Schwind v. Ew & Associates, Inc., 03 CIV. 9904(WCC).

Citation371 F.Supp.2d 560
Decision Date25 May 2005
Docket NumberNo. 03 CIV. 9904(WCC).,03 CIV. 9904(WCC).
PartiesJohn SCHWIND, Plaintiff, v. EW & ASSOCIATES, INC. and Elaine Wirth, Defendants.
CourtUnited States District Courts. 2nd Circuit. United States District Courts. 2nd Circuit. Southern District of New York

Law Offices of Dan Getman (Dan C. Getman, Esq., Of Counsel), New Paltz, NY, for Plaintiff.

Kaufman, Borgeest & Ryan, LLP (Jonathan B. Bruno, Esq., Vincent C. Ansaldi, Esq., Of Counsel) Valhalla, NY, for Defendants.

OPINION AND ORDER

WILLIAM C. CONNER, Senior District Judge.

Plaintiff John Schwind brings the instant action against defendants EW & Associates, Inc. ("EWA") and Elaine Wirth (collectively, the "defendants"), pursuant to the Fair Labor Standards Act ("FLSA"), 29 U.S.C. §§ 201 et seq., New York State Labor Law, New York common law, the Employee Retirement Income Security Act ("ERISA") and the Consolidated Omnibus Budget Reconciliation Act of 1985 ("COBRA"). Plaintiff alleges that during the course of his employment, as an independent contractor from April 1998 through January 1, 2001 and June 2002 through October 2002, and as an employee from January 1, 2001 through June 24, 2002, he was improperly denied overtime pay pursuant to 29 U.S.C. § 213 and New York State Labor Law Articles 6 and 19 and its implementing regulations 12 N.Y.C.R.R. §§ 142.2 et seq. Plaintiff also alleges a common law claim for breach of contract and an ERISA-COBRA claim for EWA's alleged failure to provide notice of plaintiff's right to receive a continuation of his employee health plan pursuant to 29 U.S.C. § 1166(a)(4). In an Opinion and Order dated February 18, 2005, we dismissed plaintiff's claim relating to alleged violations of the overtime provisions of the FLSA during the period of January 1, through June 24, 2002. However, we declined to consider whether the "retail or service establishment" exemption (also referred to as the "commissioned salesman exemption") under 29 U.S.C. § 207(i) was applicable to the period in which plaintiff was an independent contractor,1 and instead gave the parties an opportunity to submit additional evidence accompanied by supplemental memoranda of law with respect to this issue.

In the present motion, defendants move for summary judgment pursuant to FED. R. CIV. P. 56 on the basis that plaintiff's overtime is exempt during the period in which he was an independent contractor pursuant to the commissioned salesman exemption. For the reasons stated hereinafter, defendants' motion is granted.
--- --- ---
» WHAT THIS EXERCISE ASKS:
1 > Say whether each statement below agrees with the opinion. For each, answer yes or no and quote the words of the opinion that decide it.
(a) The plaintiff worked as an employee from April 1998 through January 1, 2001.
(b) The plaintiff's ERISA-COBRA claim concerns notice of his right to continue his employee health plan.
(c) The court denies the defendants' motion for summary judgment.
2 > In the opinion, which judge wrote the Opinion and Order, and what was his title?
--- --- ---
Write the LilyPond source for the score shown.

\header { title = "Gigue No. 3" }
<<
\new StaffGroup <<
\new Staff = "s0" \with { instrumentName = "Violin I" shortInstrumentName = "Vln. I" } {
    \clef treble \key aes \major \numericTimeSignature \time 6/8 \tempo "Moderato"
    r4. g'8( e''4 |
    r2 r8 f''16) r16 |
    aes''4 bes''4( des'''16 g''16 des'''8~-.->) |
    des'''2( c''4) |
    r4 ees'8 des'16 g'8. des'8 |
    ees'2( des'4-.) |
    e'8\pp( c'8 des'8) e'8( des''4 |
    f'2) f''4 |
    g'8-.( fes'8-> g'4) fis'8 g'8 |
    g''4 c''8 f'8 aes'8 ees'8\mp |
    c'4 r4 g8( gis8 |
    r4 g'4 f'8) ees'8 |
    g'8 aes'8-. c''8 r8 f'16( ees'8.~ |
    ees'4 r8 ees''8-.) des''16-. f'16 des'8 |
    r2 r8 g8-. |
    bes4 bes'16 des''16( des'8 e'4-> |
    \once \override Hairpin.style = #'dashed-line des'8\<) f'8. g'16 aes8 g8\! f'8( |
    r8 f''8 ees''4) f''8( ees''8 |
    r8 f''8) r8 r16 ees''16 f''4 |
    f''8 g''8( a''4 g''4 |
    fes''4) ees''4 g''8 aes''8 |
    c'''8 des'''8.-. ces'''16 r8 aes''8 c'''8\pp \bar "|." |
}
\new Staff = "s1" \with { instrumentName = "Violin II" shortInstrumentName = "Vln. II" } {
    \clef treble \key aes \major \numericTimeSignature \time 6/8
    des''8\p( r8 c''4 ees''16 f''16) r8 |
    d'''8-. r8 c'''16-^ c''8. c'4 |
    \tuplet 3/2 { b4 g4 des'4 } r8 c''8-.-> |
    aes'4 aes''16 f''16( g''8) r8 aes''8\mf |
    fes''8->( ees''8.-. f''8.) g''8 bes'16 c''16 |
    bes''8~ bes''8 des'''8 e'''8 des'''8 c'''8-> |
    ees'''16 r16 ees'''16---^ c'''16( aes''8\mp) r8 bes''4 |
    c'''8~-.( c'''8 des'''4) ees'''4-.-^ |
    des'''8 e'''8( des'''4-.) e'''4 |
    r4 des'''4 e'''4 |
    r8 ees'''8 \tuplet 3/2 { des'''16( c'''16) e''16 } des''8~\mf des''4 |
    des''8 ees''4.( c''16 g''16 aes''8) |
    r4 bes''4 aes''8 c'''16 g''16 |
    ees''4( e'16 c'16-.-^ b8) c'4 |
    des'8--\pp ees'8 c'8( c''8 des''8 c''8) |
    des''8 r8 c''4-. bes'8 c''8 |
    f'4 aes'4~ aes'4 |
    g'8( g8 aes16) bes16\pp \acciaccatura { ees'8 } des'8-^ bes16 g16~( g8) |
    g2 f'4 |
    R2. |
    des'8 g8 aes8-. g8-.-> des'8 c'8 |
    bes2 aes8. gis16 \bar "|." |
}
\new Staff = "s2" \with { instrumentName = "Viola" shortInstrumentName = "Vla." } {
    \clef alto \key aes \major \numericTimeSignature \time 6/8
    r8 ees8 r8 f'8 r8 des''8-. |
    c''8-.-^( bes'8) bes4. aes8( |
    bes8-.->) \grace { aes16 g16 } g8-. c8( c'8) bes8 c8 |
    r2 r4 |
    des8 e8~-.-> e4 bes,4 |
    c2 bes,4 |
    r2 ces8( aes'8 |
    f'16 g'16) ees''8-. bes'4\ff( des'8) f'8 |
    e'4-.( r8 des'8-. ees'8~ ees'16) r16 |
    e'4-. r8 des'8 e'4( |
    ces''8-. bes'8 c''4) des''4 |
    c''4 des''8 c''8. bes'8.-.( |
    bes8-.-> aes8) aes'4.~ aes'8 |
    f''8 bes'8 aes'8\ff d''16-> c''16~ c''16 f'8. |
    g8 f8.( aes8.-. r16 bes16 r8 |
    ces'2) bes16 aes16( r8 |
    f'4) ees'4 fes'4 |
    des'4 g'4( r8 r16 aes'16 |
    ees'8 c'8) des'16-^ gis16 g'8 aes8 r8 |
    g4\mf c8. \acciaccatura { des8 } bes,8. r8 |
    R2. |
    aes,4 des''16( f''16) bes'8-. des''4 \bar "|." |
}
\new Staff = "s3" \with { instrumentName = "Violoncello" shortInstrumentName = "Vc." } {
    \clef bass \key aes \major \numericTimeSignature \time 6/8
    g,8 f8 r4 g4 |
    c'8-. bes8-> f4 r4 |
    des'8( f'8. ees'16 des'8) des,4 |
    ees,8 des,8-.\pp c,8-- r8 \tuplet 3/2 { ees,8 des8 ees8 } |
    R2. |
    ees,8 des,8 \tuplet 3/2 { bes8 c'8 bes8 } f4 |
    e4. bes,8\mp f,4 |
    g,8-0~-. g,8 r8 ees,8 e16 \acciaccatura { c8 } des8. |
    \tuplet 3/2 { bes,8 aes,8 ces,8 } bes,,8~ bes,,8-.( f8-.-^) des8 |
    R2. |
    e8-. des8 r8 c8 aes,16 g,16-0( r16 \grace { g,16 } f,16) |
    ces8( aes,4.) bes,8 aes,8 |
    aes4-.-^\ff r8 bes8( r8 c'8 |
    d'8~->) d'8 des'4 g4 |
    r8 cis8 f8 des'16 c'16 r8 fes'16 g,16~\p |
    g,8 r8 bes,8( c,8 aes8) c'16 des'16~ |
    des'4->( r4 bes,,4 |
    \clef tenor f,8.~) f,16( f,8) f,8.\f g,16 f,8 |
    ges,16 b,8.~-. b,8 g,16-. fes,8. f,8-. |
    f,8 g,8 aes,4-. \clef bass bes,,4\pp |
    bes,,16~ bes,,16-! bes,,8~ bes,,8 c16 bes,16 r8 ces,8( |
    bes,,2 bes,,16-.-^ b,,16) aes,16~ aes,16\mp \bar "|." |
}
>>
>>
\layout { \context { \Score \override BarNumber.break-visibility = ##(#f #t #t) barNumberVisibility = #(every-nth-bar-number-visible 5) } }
--- --- ---
» PER-TASK OUTPUTS:
1 >
(a) No: "as an independent contractor from April 1998 through January 1, 2001"
(b) Yes: "an ERISA-COBRA claim for EWA's alleged failure to provide notice of plaintiff's right to receive a continuation of his employee health plan"
(c) No: "defendants' motion is granted."

2 > William C. Conner, Senior District Judge.